En Suisse, chaque année,
quelques 60% des jeunes s'orientent vers des filières d'apprentissages. 80%
d'entre eux sont formés dans un dispositif dit " dual " intégrant
expérience de travail en entreprise et suivis de cours dans un établissement de
formation. Un nombre important de jeunes s'inscrivent donc dans ces filières de
formation. Derrière cet engouement apparent se cache une réalité sociale parfois
autre : des taux d'échecs importants aux examens intermédiaires et de fin
d'apprentissage, des transitions parfois difficiles entre l'école et le monde du
travail, des ruptures d'apprentissages fréquentes, une dévalorisation récurrente
dans le discours publique et des individus concernés à propos des filières
techniques et manuelles. Certains secteurs subissent par ailleurs souvent des
désaffiliations importantes provoquant des décalages fréquents entre l'offre et
la demande.

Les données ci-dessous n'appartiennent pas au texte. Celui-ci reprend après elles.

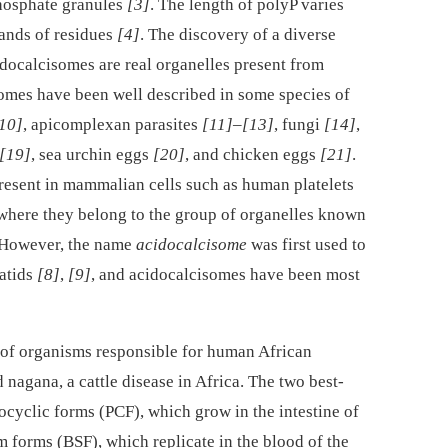
hosphate granules
[3]
. The length of polyP varies
sands of residues
[4]
. The discovery of a diverse
cidocalcisomes are real organelles present from
omes have been well described in some species of
10]
, apicomplexan parasites
[11]
–
[13]
, fungi
[14]
,
[19]
, sea urchin eggs
[20]
, and chicken eggs
[21]
.
present in mammalian cells such as human platelets
 where they belong to the group of organelles known
. However, the name
acidocalcisome
was first used to
matids
[8]
,
[9]
, and acidocalcisomes have been most
 of organisms responsible for human African
 nagana, a cattle disease in Africa. The two best-
ocyclic forms (PCF), which grow in the intestine of
m forms (BSF), which replicate in the blood of the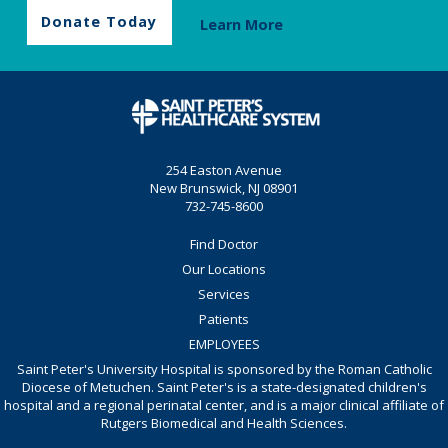
Donate Today
Learn More
254 Easton Avenue
New Brunswick, NJ 08901
732-745-8600
Find Doctor
Our Locations
Services
Patients
EMPLOYEES
Saint Peter's University Hospital is sponsored by the Roman Catholic
Diocese of Metuchen. Saint Peter's is a state-designated children's
hospital and a regional perinatal center, and is a major clinical affiliate of
Rutgers Biomedical and Health Sciences.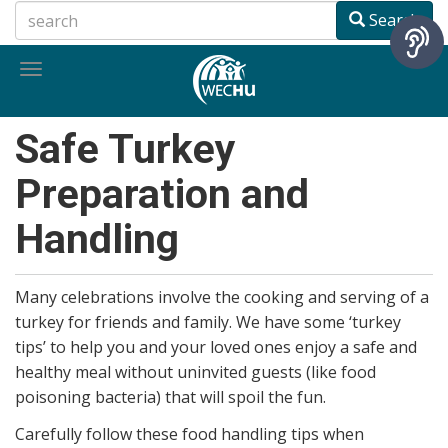
Skip
Search
to
main
Toggle
content
navigation
Safe Turkey
Preparation and
Handling
Many celebrations involve the cooking and serving of a
turkey for friends and family. We have some ‘turkey
tips’ to help you and your loved ones enjoy a safe and
healthy meal without uninvited guests (like food
poisoning bacteria) that will spoil the fun.
Carefully follow these food handling tips when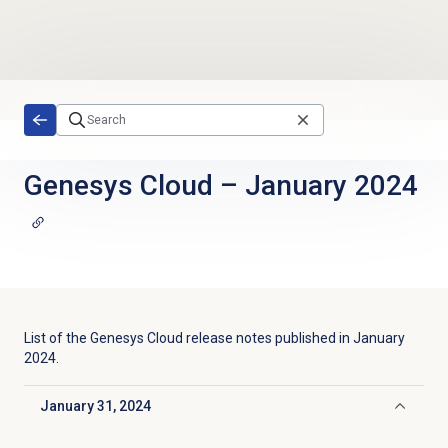
Skip to main content
Genesys Cloud
–
January 2024
List of the
Genesys Cloud
release notes published in
January
2024
.
January 31, 2024
Click to collapse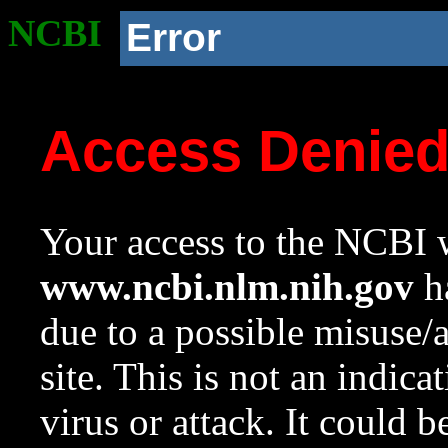
NCBI
Error
Access Denie
Your access to the NCBI w
www.ncbi.nlm.nih.gov
ha
due to a possible misuse/
site. This is not an indica
virus or attack. It could 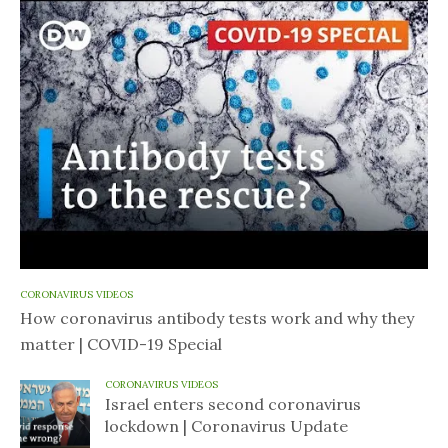
CORONAVIRUS VIDEOS
How coronavirus antibody tests work and why they
matter | COVID-19 Special
CORONAVIRUS VIDEOS
Israel enters second coronavirus
lockdown | Coronavirus Update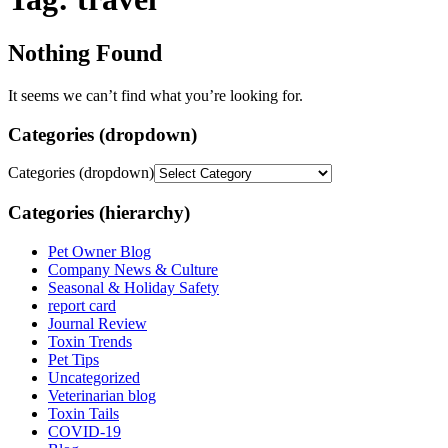
Nothing Found
It seems we can’t find what you’re looking for.
Categories (dropdown)
Categories (dropdown)
Categories (hierarchy)
Pet Owner Blog
Company News & Culture
Seasonal & Holiday Safety
report card
Journal Review
Toxin Trends
Pet Tips
Uncategorized
Veterinarian blog
Toxin Tails
COVID-19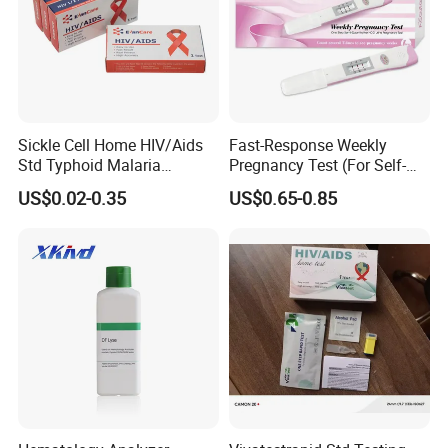
Sickle Cell Home HIV/Aids
Fast-Response Weekly
Std Typhoid Malaria
Pregnancy Test (For Self-
Dengue HCV HBV Hbsag
Testing)
US$0.02-0.35
US$0.65-0.85
Syphilis Tp H Pylori Antigen
Antibody Toxo Chlamydia
Fob Psa Rapid Rapid Test
Kit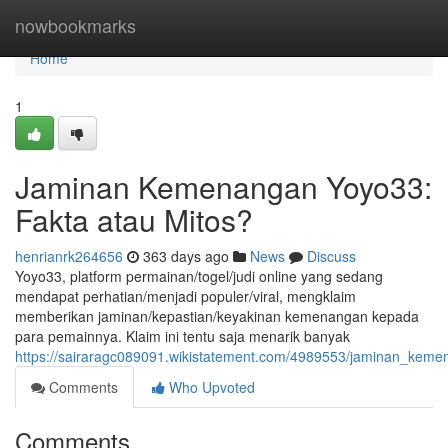
Home
nowbookmarks
Home
1
Jaminan Kemenangan Yoyo33:
Fakta atau Mitos?
henrianrk264656
363 days ago
News
Discuss
Yoyo33, platform permainan/togel/judi online yang sedang
mendapat perhatian/menjadi populer/viral, mengklaim
memberikan jaminan/kepastian/keyakinan kemenangan kepada
para pemainnya. Klaim ini tentu saja menarik banyak
https://sairaragc089091.wikistatement.com/4989553/jaminan_kem
Comments
Who Upvoted
Comments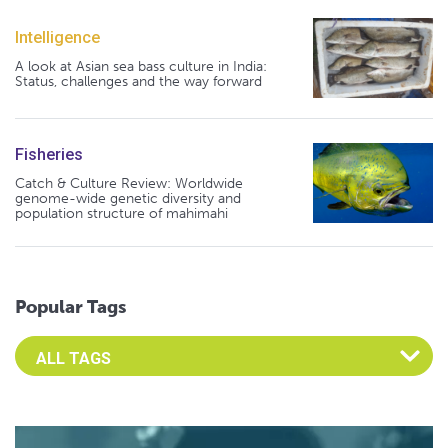
Intelligence
A look at Asian sea bass culture in India:
Status, challenges and the way forward
Fisheries
Catch & Culture Review: Worldwide
genome-wide genetic diversity and
population structure of mahimahi
Popular Tags
Select an Advocate Tag to view it's posts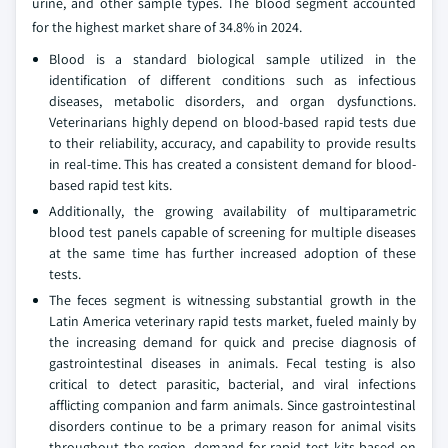
urine, and other sample types. The blood segment accounted
for the highest market share of 34.8% in 2024.
Blood is a standard biological sample utilized in the
identification of different conditions such as infectious
diseases, metabolic disorders, and organ dysfunctions.
Veterinarians highly depend on blood-based rapid tests due
to their reliability, accuracy, and capability to provide results
in real-time. This has created a consistent demand for blood-
based rapid test kits.
Additionally, the growing availability of multiparametric
blood test panels capable of screening for multiple diseases
at the same time has further increased adoption of these
tests.
The feces segment is witnessing substantial growth in the
Latin America veterinary rapid tests market, fueled mainly by
the increasing demand for quick and precise diagnosis of
gastrointestinal diseases in animals. Fecal testing is also
critical to detect parasitic, bacterial, and viral infections
afflicting companion and farm animals. Since gastrointestinal
disorders continue to be a primary reason for animal visits
throughout the region, demand for rapid test kits based on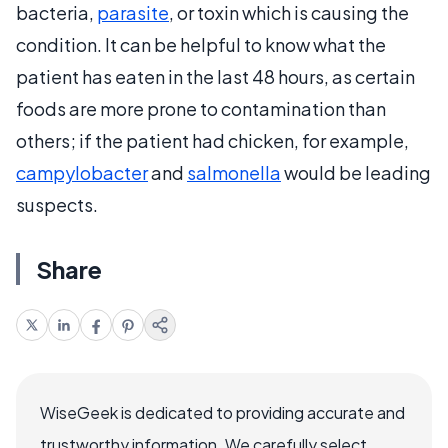
bacteria,
parasite
, or toxin which is causing the
condition. It can be helpful to know what the
patient has eaten in the last 48 hours, as certain
foods are more prone to contamination than
others; if the patient had chicken, for example,
campylobacter
and
salmonella
would be leading
suspects.
Share
WiseGeek is dedicated to providing accurate and
trustworthy information. We carefully select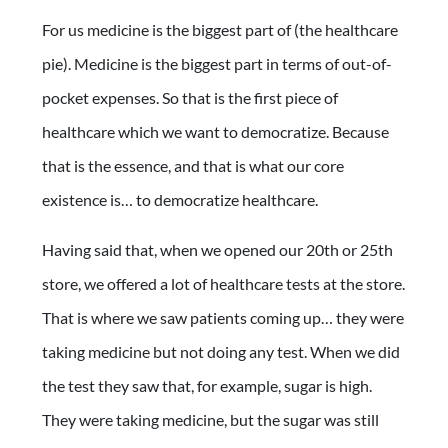
For us medicine is the biggest part of (the healthcare
pie). Medicine is the biggest part in terms of out-of-
pocket expenses. So that is the first piece of
healthcare which we want to democratize. Because
that is the essence, and that is what our core
existence is… to democratize healthcare.
Having said that, when we opened our 20th or 25th
store, we offered a lot of healthcare tests at the store.
That is where we saw patients coming up… they were
taking medicine but not doing any test. When we did
the test they saw that, for example, sugar is high.
They were taking medicine, but the sugar was still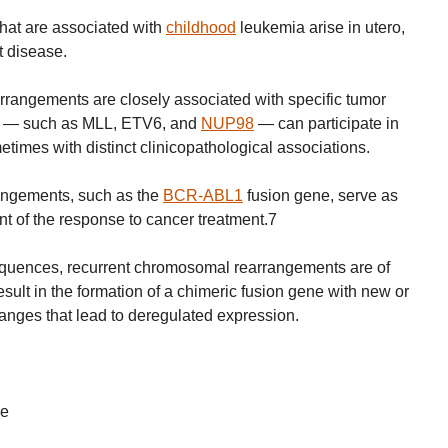
that are associated with
childhood
leukemia arise in utero,
t disease.
rangements are closely associated with specific tumor
es — such as MLL, ETV6, and
NUP98
— can participate in
metimes with distinct clinicopathological associations.
angements, such as the
BCR-ABL1
fusion gene, serve as
nt of the response to cancer treatment.7
sequences, recurrent chromosomal rearrangements are of
esult in the formation of a chimeric fusion gene with new or
anges that lead to deregulated expression.
ne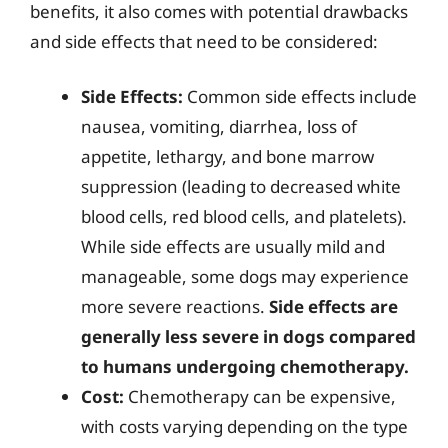
benefits, it also comes with potential drawbacks
and side effects that need to be considered:
Side Effects:
Common side effects include
nausea, vomiting, diarrhea, loss of
appetite, lethargy, and bone marrow
suppression (leading to decreased white
blood cells, red blood cells, and platelets).
While side effects are usually mild and
manageable, some dogs may experience
more severe reactions.
Side effects are
generally less severe in dogs compared
to humans undergoing chemotherapy.
Cost:
Chemotherapy can be expensive,
with costs varying depending on the type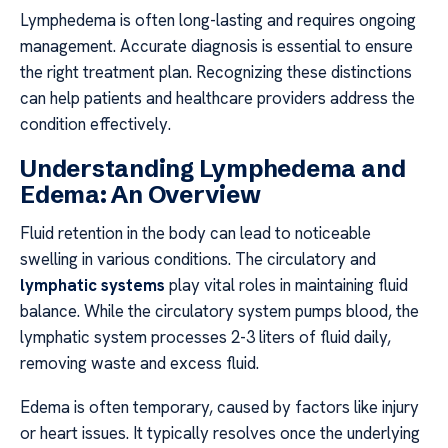
Lymphedema is often long-lasting and requires ongoing
management. Accurate diagnosis is essential to ensure
the right treatment plan. Recognizing these distinctions
can help patients and healthcare providers address the
condition effectively.
Understanding Lymphedema and
Edema: An Overview
Fluid retention in the body can lead to noticeable
swelling in various conditions. The circulatory and
lymphatic systems
play vital roles in maintaining fluid
balance. While the circulatory system pumps blood, the
lymphatic system processes 2-3 liters of fluid daily,
removing waste and excess fluid.
Edema is often temporary, caused by factors like injury
or heart issues. It typically resolves once the underlying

Si ces difficultés sont bien documentées en termes
statistiques, force est de constater que les processus qui mènent à ces échecs
et ruptures, les conditions qui les favorisent ou au contraire les atténuent
sont beaucoup moins connues. Très peu de recherches qualitatives existent, en
tout cas dans le système de formation professionnel initial en Suisse, qui
permettraient de mieux comprendre les réalités vécues par les jeunes en
formation et les raisons de ce qu'on décrit parfois comme la " crise " des
apprentissages professionnels. Depuis octobre 2005, notre équipe poursuit des
recherches sur ces situations d'apprentissage en se focalisant sur les
interactions entre apprentis, maîtres d'apprentissages et leurs collègues en
entreprise, ainsi qu'entre apprentis et enseignants dans les écoles
professionnelles qui les forment. Nous interrogeons les expériences vécues par
les apprentis dans le cours de leurs apprentissages dans ces différents lieux à
partir d'outils méthodologiques et théoriques issus notamment de la
sociolinguistique interactionnelle, de la critical discourse analysis et des
approches multimodales du discours (Filliettaz, de Saint-Georges & Duc,
2008), sur la base d'enregistrements audio-video. Dans cette
contribution, nous revenons sur deux aspects de notre démarche. D'une part, nous
présentons trois démarches de " restitutions " des produits de nos recherches
que nous avons entreprises auprès de différents acteurs engagés dans la
formation de futurs apprentis mécaniciens d'automobile (enseignants, apprentis,
patrons d'entreprise, …) : les " entretiens en auto-confrontation ", la création
d'un portfolio de " situations typiques " de formation documentant des
situations favorables ou au contraire défavorables aux apprentissages, et
l'échange collectif comme " knotworking " (Engeström, 2006). L'analyse de ces
restitutions permet de mettre en avant les demandes des acteurs, les contraintes
spécifiques à la restitution et les contenus de la restitution dès lors qu'on a
recours à des méthodes d'analyse du discours. D'autre part, nous discutons les
effets en retour de ces restitutions sur nos hypothèses de recherche, sur le
développement de nos méthodologies et modes de traitement des données, et plus
largement sur nos positionnement en tant qu'acteurs sociaux en prise avec ces
réalités sociales complexes. Nous discutons notamment de la nécessité d'ouvrir
l'empan temporel de nos observations pour étudier des trajectoires,
d'imaginer des modes de transcription pour rendre compte de situations
multimodales complexes et d'inventer des modes de restitution face aux demandes
d'acteurs soucieux de reconnaissance, demandeurs de solutions pratiques à des
problèmes locaux ou sociétaux dans un contexte en tension.